Ariel Sharon ran on a hard-line platform. Unilateral withdrawal was the Labor party's platform - and they were trounced. By electing Sharon in a landslide, the Israel public decisively rejected the Oslo-era policy of unilateral withdrawal.

Sharon then turned around and implemented the policy Isreali voters rejected.

To get this far, he has trashed the considerable parliamentary majority with which he began, and is now running a government propped up by Arab and far-left parties - hardly the natural allies of his center-right Likud constituency.

He has fired cabinet ministers and completely ignored internal votes of the ruling Likud party - in effect he now rules as a dictator, estranged from his own party and from the Israelis who elected him.

Over the past year, voices have called for a public referendum on the pullout. This has been flatly rejected.

The broadcast media in Israel are run by the government - and they have consistently diffused misinformation, demonizing the settler movement and all who opppose Sharon and the left.

The increasingly blatant curtailing of citizen's rights to protest and dissent - and the heavy-handed use of police force - are taking place against this backdrop. The item I sent you is not just an isolated incident of a hot-headed cop roughing someone up.

Consider: over the past week, a force of 20,000 uniformed corps - enlisted army and police - were brought to bear on a peaceful protest march. That is more personnel than were used in some of Israel's most famous battles - in its capture of Iraq, the US initial force contained just about 20,000 combat troops!

To stop people from participating in the march, police boarded privately chartered buses and confiscated the drivers' licenses. Other bus companies were threatened by police and warned that they would be shut down if they transported protesters.

Despite that, the march drew 80,000 people down to the Negev for the kickoff ceremony, and another 40,000 marched in the desert heat - men, women, and children.

Minors have been arrested for giving out literature at street corners - and are being held in what amounts to solitary confinement, rather than being released on bail.

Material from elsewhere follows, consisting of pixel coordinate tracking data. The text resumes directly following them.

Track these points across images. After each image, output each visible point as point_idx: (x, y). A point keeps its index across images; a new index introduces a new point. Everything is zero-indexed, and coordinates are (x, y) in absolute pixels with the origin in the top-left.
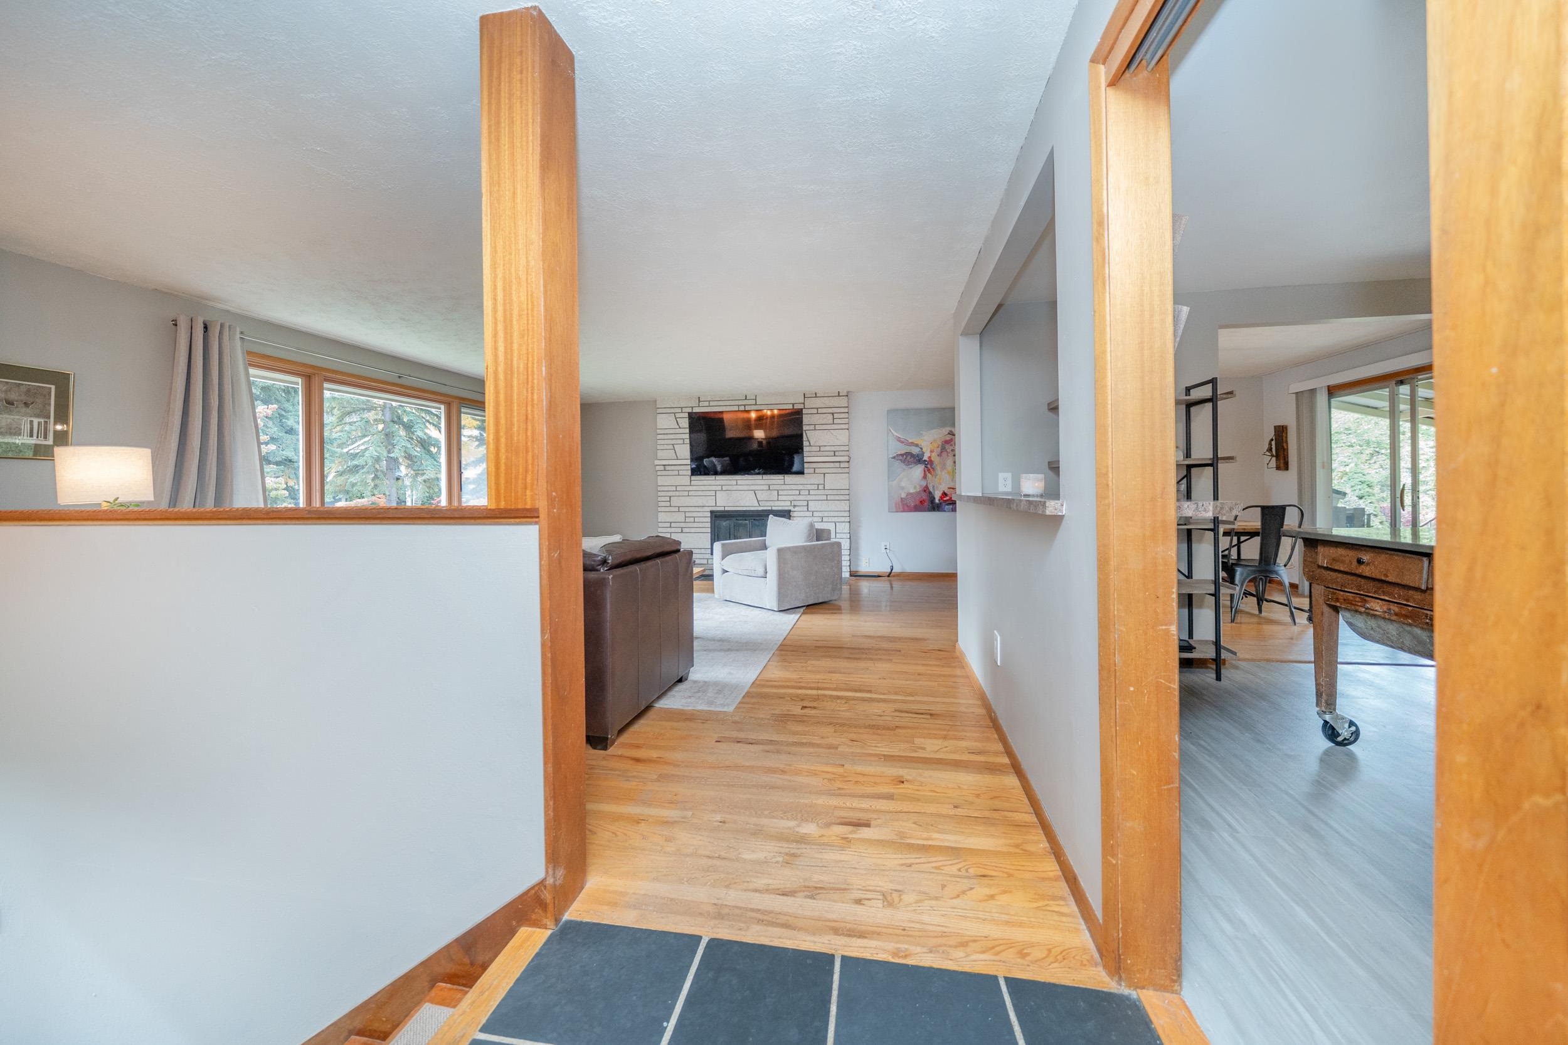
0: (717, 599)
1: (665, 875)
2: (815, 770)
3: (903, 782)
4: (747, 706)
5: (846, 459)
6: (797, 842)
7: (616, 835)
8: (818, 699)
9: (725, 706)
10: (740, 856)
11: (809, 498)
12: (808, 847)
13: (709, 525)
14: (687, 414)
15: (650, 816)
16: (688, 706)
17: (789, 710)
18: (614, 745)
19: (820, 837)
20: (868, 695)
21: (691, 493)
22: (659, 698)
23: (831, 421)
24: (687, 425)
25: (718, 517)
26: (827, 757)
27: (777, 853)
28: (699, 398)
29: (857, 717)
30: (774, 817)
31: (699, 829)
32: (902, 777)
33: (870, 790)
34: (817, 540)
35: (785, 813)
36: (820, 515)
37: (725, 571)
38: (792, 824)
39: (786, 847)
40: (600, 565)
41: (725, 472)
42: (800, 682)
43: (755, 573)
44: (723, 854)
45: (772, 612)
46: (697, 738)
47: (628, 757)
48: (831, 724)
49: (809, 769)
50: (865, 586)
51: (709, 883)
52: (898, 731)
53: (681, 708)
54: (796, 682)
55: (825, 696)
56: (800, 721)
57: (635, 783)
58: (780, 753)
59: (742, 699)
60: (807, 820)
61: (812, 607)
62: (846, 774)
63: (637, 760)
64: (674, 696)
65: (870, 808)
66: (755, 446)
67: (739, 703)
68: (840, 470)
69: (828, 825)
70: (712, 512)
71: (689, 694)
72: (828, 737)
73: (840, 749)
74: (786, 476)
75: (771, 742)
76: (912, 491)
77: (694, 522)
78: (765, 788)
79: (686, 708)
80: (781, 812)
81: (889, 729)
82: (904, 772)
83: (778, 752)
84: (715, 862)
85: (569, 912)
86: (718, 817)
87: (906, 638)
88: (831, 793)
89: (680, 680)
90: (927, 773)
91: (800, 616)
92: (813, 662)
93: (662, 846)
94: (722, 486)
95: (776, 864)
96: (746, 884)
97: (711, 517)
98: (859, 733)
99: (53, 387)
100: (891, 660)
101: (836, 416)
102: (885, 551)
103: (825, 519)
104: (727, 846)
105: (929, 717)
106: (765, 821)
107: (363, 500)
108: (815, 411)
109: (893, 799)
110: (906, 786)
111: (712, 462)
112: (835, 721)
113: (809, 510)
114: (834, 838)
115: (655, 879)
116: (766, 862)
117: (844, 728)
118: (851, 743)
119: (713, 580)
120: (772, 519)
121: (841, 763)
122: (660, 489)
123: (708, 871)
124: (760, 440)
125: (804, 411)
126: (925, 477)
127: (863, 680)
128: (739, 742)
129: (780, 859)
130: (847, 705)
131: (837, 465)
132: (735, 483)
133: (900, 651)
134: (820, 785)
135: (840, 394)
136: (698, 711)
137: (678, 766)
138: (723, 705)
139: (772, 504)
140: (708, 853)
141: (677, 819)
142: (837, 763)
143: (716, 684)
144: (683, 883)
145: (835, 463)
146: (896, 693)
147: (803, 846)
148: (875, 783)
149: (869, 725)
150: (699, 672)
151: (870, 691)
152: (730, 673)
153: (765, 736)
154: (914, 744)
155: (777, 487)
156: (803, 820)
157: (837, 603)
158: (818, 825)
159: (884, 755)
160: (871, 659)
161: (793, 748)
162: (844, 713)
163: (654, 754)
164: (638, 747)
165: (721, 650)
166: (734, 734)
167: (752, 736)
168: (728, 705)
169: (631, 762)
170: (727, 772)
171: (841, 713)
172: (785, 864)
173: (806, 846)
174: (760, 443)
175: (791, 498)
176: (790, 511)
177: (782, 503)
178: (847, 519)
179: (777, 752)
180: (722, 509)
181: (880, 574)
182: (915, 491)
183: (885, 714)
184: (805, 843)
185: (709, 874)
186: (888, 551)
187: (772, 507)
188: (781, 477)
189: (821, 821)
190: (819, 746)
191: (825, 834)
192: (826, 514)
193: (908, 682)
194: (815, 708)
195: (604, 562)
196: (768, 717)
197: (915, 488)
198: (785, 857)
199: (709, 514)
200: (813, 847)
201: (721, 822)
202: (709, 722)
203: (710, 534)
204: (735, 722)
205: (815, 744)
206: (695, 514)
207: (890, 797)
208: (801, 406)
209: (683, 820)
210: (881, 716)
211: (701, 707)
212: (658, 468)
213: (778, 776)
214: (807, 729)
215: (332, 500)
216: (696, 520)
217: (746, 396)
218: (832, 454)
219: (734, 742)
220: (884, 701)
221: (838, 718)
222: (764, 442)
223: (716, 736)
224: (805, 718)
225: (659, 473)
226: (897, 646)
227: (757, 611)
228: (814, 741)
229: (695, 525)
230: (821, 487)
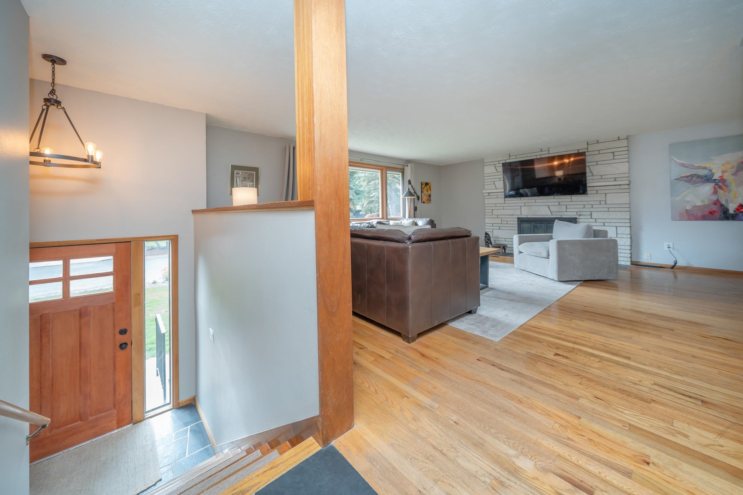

I would normally hail you for not butting in to Israel's internal affairs, but in this case there is real cause for concern about the democratic nature of our country - and a real need for pressure from American Jews who know what a healthy democracy looks like.

The situation here parallels that in the US - after several decades of socialist hegemony, a leftist minority elite is fighting its democratic loss of power. As in the States, the left is entrenched in the courts, academia, and the media.

Unfortunately, we do not have as open or resilient a democratic structure as the US - and nothing like a culture of democracy.

I recommend that you and your readers check out some of the articles in the weekend edition of ynetnews.com - it's the English website of a major Israeli daily newspaper - which describe some of the government's heavy-handed responses over the last week.

To sum up:
- the expulsion is NOT a policy reflecting the will of the Israeli people.

- those opposing the expulsion are not fanatics or rabblerousers, but Israel's silent majority, which has rejected Oslo's spiral of self-immolation.

- Sharon's efforts to impose this policy have run roughshod over Israeli democracy, and over the rights of its citizens.

- This is part of a larger abuse of power by the socialist elite, which claims it is defending Israeli democracy from religious fanatics - but in reality hasn't a democratic bone in its body.

Excellent explanation, Ben-David. I'm bumping your comment up to the top as its own post.